1. Shadows of the Future - Probably the closest we get to this dance floor on this set. The opening sample is from Alan Watt's brain-blowing "Om" from "The Sound of Hinduism," which you'll find elsewhere on the blog. My image for the second half of the track is of a bunch of robots blasting you with lasers while pontificating on their robot philosophy.

2. Craters of the Sun - I sit around playing Tetris and listening to classical Indian music a lot. Of course, many of you know that I have a sitar obsession. Unfortunately, I don't have a sitar, so my electric guitar will have to do for this faux-raga.

3. Melted Into Angel Form - Here's another second solar track in a sort of mini-suite of hymns toward the sun. I was trying to get my Eno on a little more than usual for this one. If you can figure out what movie I based the lyrics on, then you may have ESP.

4. The Solar Petroglyphs - I guess this really makes more sense as a Glaze of Cathexis tune, but the track did start with the percolating synths and I like it here. The lyrics are a mixture of good and bad advice. It's up to you to parse out which is which.

5. Sharkfasting of the Wyld - It's a shojam! This one has kind of a weird swing that I don't think shows up in electronic music too much. You'll have to ask Scott what he's talking about on the track.

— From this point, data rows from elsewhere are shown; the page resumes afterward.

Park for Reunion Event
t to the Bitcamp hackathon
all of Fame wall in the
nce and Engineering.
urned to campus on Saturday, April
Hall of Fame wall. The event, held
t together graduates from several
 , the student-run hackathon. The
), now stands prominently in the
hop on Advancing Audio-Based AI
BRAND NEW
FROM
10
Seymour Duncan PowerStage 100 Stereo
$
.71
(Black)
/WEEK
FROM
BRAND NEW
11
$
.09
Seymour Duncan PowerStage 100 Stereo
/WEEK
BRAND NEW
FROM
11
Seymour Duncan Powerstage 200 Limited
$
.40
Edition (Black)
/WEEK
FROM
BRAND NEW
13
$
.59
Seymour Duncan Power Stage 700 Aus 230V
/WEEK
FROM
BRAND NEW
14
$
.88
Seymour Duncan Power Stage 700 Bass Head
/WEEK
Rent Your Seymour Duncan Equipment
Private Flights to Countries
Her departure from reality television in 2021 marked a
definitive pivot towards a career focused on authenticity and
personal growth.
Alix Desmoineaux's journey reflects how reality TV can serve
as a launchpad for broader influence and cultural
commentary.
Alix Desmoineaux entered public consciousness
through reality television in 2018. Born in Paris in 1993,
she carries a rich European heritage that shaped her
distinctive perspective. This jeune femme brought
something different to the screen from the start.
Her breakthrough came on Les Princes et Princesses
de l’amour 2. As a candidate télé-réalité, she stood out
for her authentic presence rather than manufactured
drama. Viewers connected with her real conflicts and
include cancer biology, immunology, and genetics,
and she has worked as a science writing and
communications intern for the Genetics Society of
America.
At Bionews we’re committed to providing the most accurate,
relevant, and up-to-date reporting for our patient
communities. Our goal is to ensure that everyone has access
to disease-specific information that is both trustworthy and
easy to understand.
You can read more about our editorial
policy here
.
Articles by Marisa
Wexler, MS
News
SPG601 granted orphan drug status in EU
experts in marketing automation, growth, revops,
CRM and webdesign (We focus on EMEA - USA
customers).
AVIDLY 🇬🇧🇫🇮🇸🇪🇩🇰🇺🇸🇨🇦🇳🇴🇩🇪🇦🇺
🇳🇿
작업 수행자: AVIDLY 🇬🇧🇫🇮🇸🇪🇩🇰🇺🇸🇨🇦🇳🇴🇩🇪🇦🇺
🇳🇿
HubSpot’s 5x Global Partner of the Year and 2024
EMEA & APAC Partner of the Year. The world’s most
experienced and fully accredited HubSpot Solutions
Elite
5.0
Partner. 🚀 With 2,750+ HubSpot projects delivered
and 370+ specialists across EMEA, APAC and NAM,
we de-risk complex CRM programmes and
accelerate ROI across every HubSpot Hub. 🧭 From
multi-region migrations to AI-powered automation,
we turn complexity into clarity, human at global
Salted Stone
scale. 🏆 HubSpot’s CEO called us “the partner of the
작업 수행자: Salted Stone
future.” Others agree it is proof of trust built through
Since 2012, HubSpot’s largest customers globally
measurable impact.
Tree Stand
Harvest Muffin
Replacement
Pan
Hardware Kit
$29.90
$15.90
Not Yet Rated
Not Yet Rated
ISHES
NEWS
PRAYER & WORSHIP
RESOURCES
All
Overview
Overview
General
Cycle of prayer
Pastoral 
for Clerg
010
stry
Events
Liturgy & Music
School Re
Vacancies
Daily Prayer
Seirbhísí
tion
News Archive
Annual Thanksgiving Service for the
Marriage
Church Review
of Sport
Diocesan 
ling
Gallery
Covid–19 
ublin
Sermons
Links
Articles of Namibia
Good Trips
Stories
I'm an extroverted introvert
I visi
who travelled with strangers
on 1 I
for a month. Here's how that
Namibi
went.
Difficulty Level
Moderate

6. Bohemian Astronaut - Not quite a hippy in space - a little sharper than that. We'll dedicate this one to Harrison Schmitt, the only scientist who made it to the Moon during the Apollo program. Maybe that made him seem a touch bohemian amongst all the navy and air force dudes.

7. Tara Poets and Edo Priests - Or maybe it's the other way around as the file name says. Honestly, I sort of forgot. Hell, both ways are fine with me. Until Scott made his contribution, I had an unfortunate urge to name this track "The Hippy Revolution," but it has to be an exploitation revolution like you can see in the double feature DVD "Wild in the Streets/Gas-s-s-s"

8. Conversations With the Psychedelic Wyzard - All of these tracks started off with the file name "cheecream," but this one really earns its title. We've got a question posed by the lead synthesizer, and answer from the lead guitar, and another response from the synth over the course of the track. You can decide which one of these voices is the psychedelic, uh, wyzard.

9. Magnetic Vulcanology - The initial tune made me think of a synthesized communist anthem or something, and then I decided to do the Cookie Monster for the vocals. I don't think I can touch Tom Waits Cookie Monster impression, but I am a big fan of both of those iconic figures.

10. A Dedication of the Deserts - I may need to get Scott to post a bit about the intentions of his words. Although it is ostensibly about the deserts, I keep feeling that it's more of a peace, love, and tantric sex thing. I don't know, the artist is typically the worst person that you can ask, "So, what does it mean?"

11. Tribal Physics - I think I figured out how to make my Roland Juno 60 sound reasonably like a Fender-Rhodes electric piano - at least that's what I was going for. Something deep inside of me thought about naming this album "The Happy Bongo" as well. This track is further support for that idea.

As always, I'd love to hear your comments, and if you dig the sounds, you're welcome to repost. Let me know if you do.